*EXTRACT PROVIDED*:
ICT Calls on Bush Administration to Honor the 42nd Anniversary of Tibetan Uprising by Raising Tibet Issue During Visit of Chinese Vice Premier This Month

At a time when the Chinese government is putting forth great effort to portray itself in a positive light as it bids for the 2008 Olympics, we must not forget the struggle of the Tibetan people, who continue to face the oppressive policies of Beijing in their homeland.

More than 50 years ago, Tibet was occupied by the Chinese military. On March 10, we mark the 42nd anniversary of the 1959 Tibetan uprising against a brutal occupation that, like the recent campaign of destruction of Buddhist cultural relics by the Taliban in Afghanistan, left thousands of statues and monasteries in rubble and more that one million Tibetans dead.

Despite this, His Holiness the Dalai Lama continues to advocate a policy of non-violent engagement with China to resolve the situation of Tibet. The Chinese government refuses to open a dialogue with the Dalai Lama about the status or future of Tibet although he has repeatedly satisfied pre-conditions for dialogue laid out by Beijing.

The International Campaign for Tibet urges the Bush Administration to continue to demonstrate strong support for Tibet at this important time of remembrance by raising the issue of Tibet during meetings with China’s Vice Premier Qian Qichen, the former Foreign Minister and the highest-ranking Chinese official to hold talks in Washington in two years, during his March 18-24 visit to the U.S.

Background on the March 10 Day of Uprising*

Chinese troops first entered Tibet in 1950 and by October the People’s Liberation Army (PLA) had penetrated Tibetan territory as far as Chamdo, the capital of Kham province. The region was routed and the Governor, Ngawang Jigme Ngabo, was taken prisoner. The same year Chinese forces were also infiltrating Tibet’s north-eastern border province, Amdo.

The same year, the 15-year-old Dalai Lama, his entourage and select government officials, evacuated the capital and set up a provisional administration near the Indian border at Yatung. In July 1951 they were persuaded by Chinese officials to return to Lhasa. Nevertheless, on September 9, 1951 3000 Chinese troupes marched into the capital.

By 1954, 222,000 members of the PLA were stationed in Tibet. In April 1956, the Chinese inaugurated the Preparatory Committee for the Autonomous Region of Tibet (PCART) in Lhasa, headed by the Dalai Lama and ostensibly convened to modernize the country and bring about democratic reforms. In effect, it was a rubber stamp committee set up to validate Chinese policy in the region.

In the late fifties, Lhasa became increasingly politicized and a non-violent resistance movement evolved, organized by “Mimang Tsongdu”, a popular and spontaneous citizens’ group. Posters denouncing the occupation went up and stones and dried yak dung were hurled at Chinese street parades. During this period, when the directive from Beijing was still to woo Tibetans rather than oppress them, only the more extreme Mimang Tsongdu leaders and orators faced arrest.

*WHAT TO WORK ON*: Using the statement on the Tibetan uprising anniversary, decide whether each claim agrees with it: (a) the Dalai Lama was 15 when he left the capital; (b) 322,000 PLA members were stationed in Tibet by 1954; (c) Qian Qichen's visit to the U.S. was set for March 10-17. Answer yes or no for each and quote the deciding words. The data after this point is separate material, unrelated to the statement on the Tibetan uprising anniversary.

*EXERCISE DATA*:
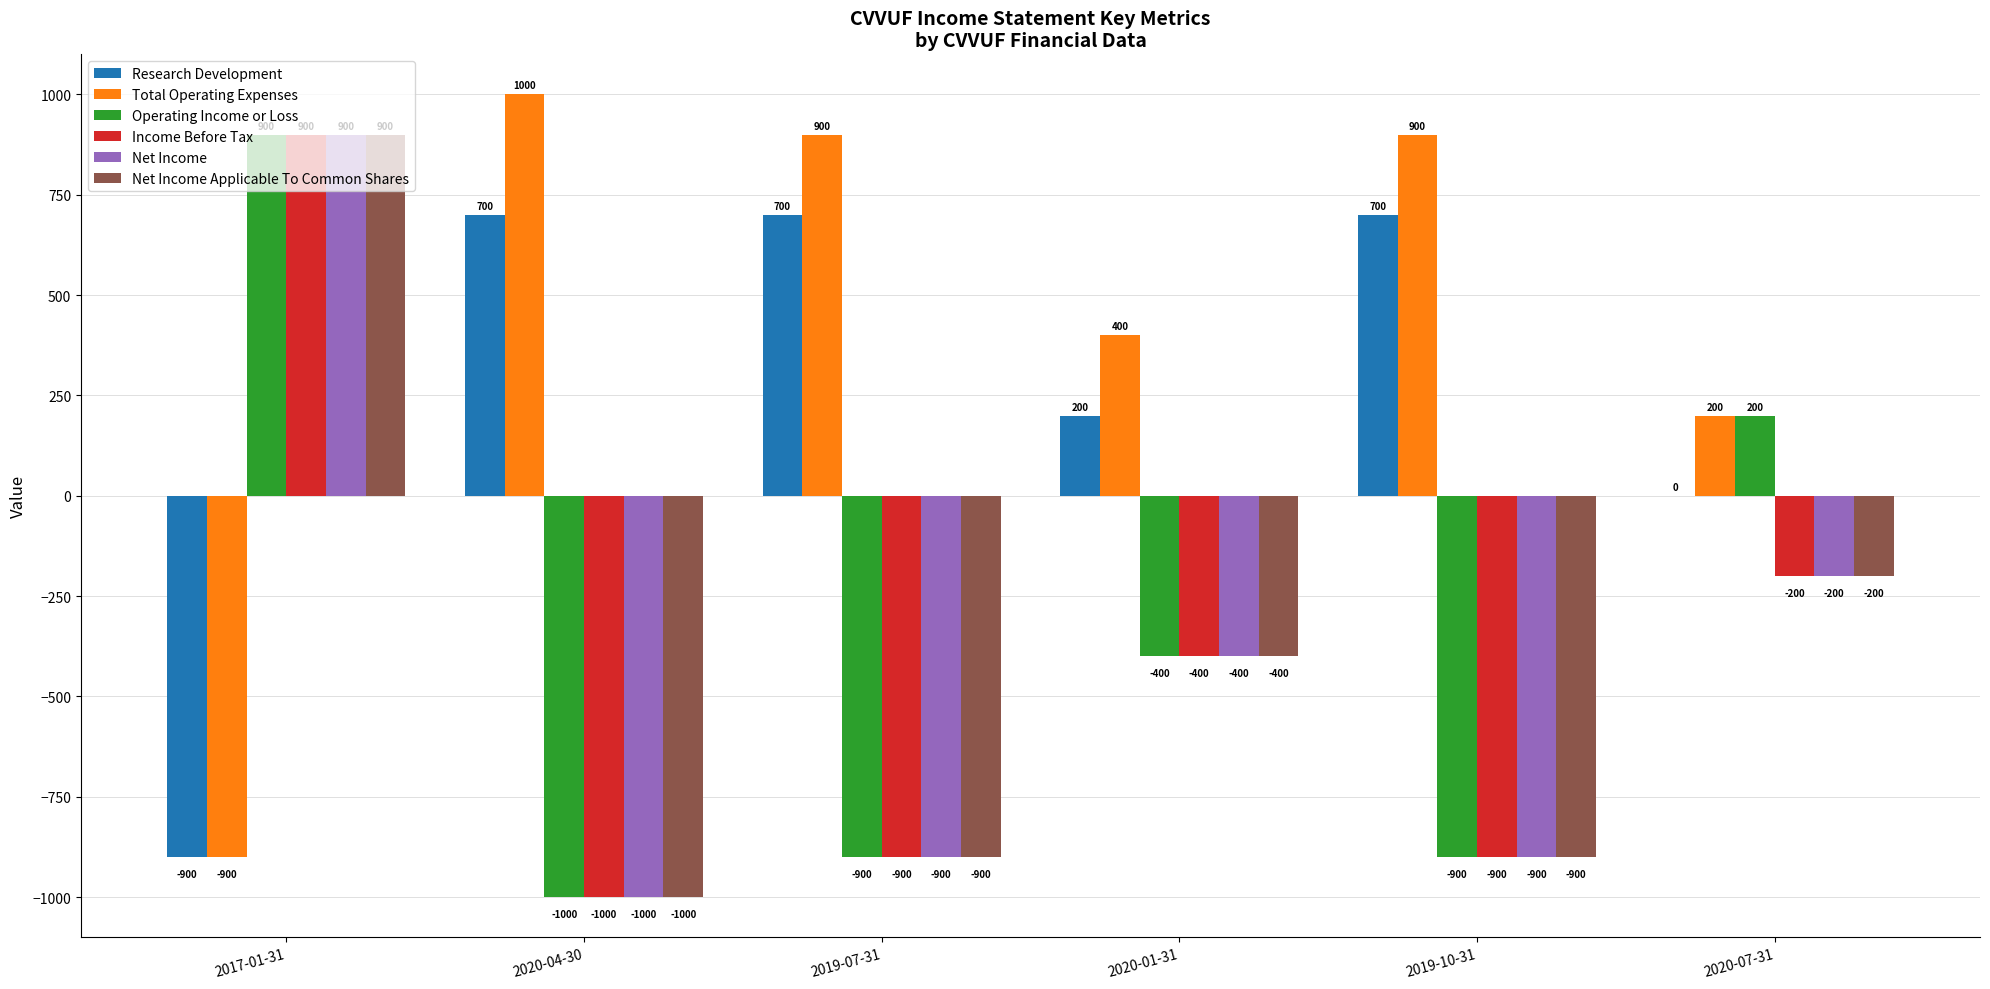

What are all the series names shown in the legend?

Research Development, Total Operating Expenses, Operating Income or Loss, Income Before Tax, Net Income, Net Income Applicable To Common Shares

*YOUR SOLUTION*:
(a) Yes: "the 15-year-old Dalai Lama, his entourage and select government officials, evacuated the capital"
(b) No: "By 1954, 222,000 members of the PLA were stationed in Tibet."
(c) No: "during his March 18-24 visit to the U.S."